Okay, I see the inlineBuffer.  I have to admit I don't like increasing the size of all Region objects, when walking the segments is sufficient.  I expect Regions have very different use cases hence the lack of this magic inline size value. It's something we can consider, but see below regarding operator==.

> > 
> > Regarding point 1), I see nothing in Region::Shape::shapeOperation() that guarantees a single rect output for the intersection in the occludes() == true case. It simply adds segments as it goes along, there is nothing more global to consider pruning/combining segments/spans there. So, as I see it, the same test done in occludes() would need to be done on the result of the intersection() - the only change would be knowing that all segments intersect the query rect.
> 
> Region::Shape::canCoalesce has the logic for coalescing segments - but I think there's an even simpler way to do this.
> 
> Also, instead of occludes - let's call the function 'contains', because that's a more logical name. I think contains can be implemented like this:
>
> bool Region::contains(const Region& region)
> {
>     Region result = intersect(*this, region);
> 
>     return result == region;

Region::Shape::canCoalesce() enables some simple compression, to merge adjacent spans that have exactly the same segments.  There is no reason to believe that this will be the output of an intersection of an arbitrary region with a rectangle, though. In the contains() == true case, it will be a set of spans, where for each span, the union of segments within start at the query rect's left edge and end at its right edge. The same walk of the intersection must be done.

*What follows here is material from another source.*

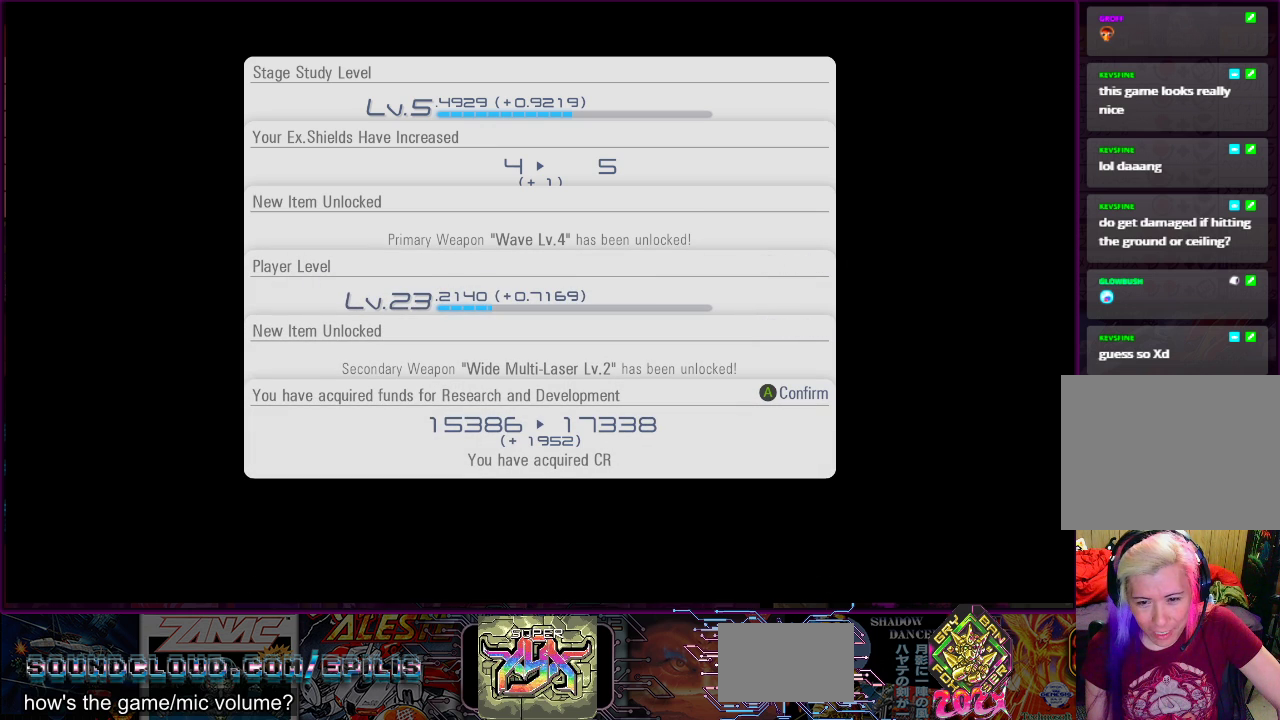
{"buttons": ["CROSS"], "right_stick": "center", "events": [[500, "CROSS", "down"]]}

I also definitely don't want to make this more complex than it needs to be, but:

1) I don't see the ability to do this operator== comparison at the moment.
2) While I can implement the current contains() as operator==(), it will be slower than just doing a single walk (at least two, with possible mallocs/frees).  3) The operator==() method will be /more/ complex than the current contains() code.  It has to do a symmetric comparison rather than just testing one covering the other.

> }
> 
> Which is much cleaner and reuses the already existing region operations. The region code is pretty complex as-is; let's not add more complexity to it if we can avoid it.

The Region::Shape code is somewhat complex but well structured to match its citation cleanly, so I put this function in the Region class instead to separate it from the Region::Shape implementation.

The walk for Region::contains() is quite similar to Region::rects(), but simply looks for gaps between segments or spans that intersect with the query rectangle.  I think it can be a little more clear, and I had some unneeded variables left over from a previous implementation, so I will resubmit it.

>From what I see, doing operator== will make for both a more complex and costly solution, will it not?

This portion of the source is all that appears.